1am commented 8 years ago

@pepe2k, @bome I've tried replacing the transformer for my ETH switch (luckily I don'thave ETH + transformer in one) but the results are the same. Carambola2 modules are also laying flat and mounted properly.

@valinskas The unit was not faulty, it worked normally and nothing bad (like storms) happened to it. In first occurrence the device was working and after a while it suddenly stopped with this error. With the latest instance of the error it was around 2-3 days of being off after initial setup before this error occurred. Carambola2 is not very easy nor cheap to replace and I'd really need to understand it's source when it happens for other devices from the current batch. So far it has been observed on 2 of few hundred Carambola2 based devices.
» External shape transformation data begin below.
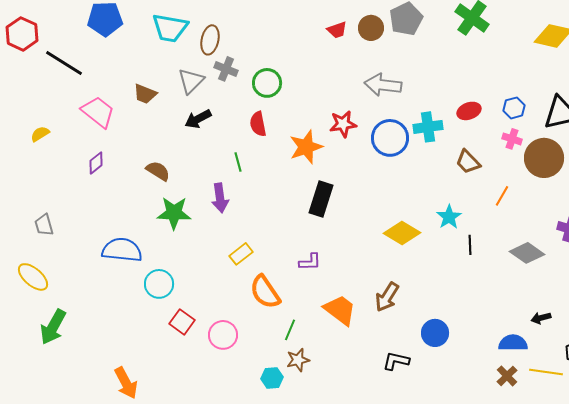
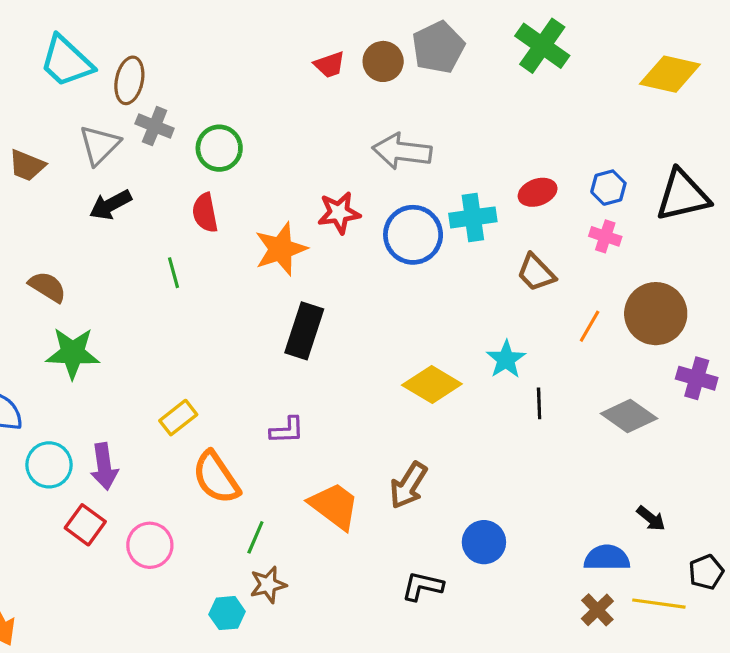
cyan trapezoid: (170, 28) -> (66, 61), turned 33
brown circle: (544, 158) -> (656, 314), moved
purple arrow: (220, 198) -> (104, 466), moved
black arrow: (541, 318) -> (651, 518), turned -126

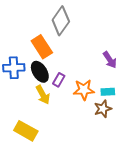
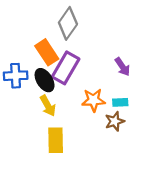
purple rectangle: (59, 80) -> (66, 68), moved, size x2.0
yellow rectangle: (26, 131) -> (56, 140), moved, turned 60

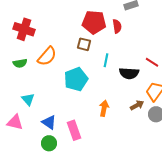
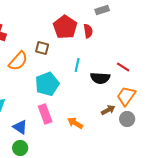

Hardware wise I'd say everything looks ok but for some reason the problem persists over system flashing. Is it possible that there's something funny happening in bootloader?

mantas-p commented 8 years ago

@1am, please contact 8devices support at: support@8devices.com to arrange replacement of defective modules. When contacting support, please send link to this ticket. Also please leave a note in shipment, saying "For Mantas P."

codehero commented 5 years ago

Ensure that your 3.3V power supply startup starts with no droop. I noticed the same error, and when I fixed my supply startup the PHY worked again.

valinskas commented 3 years ago

Closing issue, ≈2years  since last activity. Assuming issue was resolved.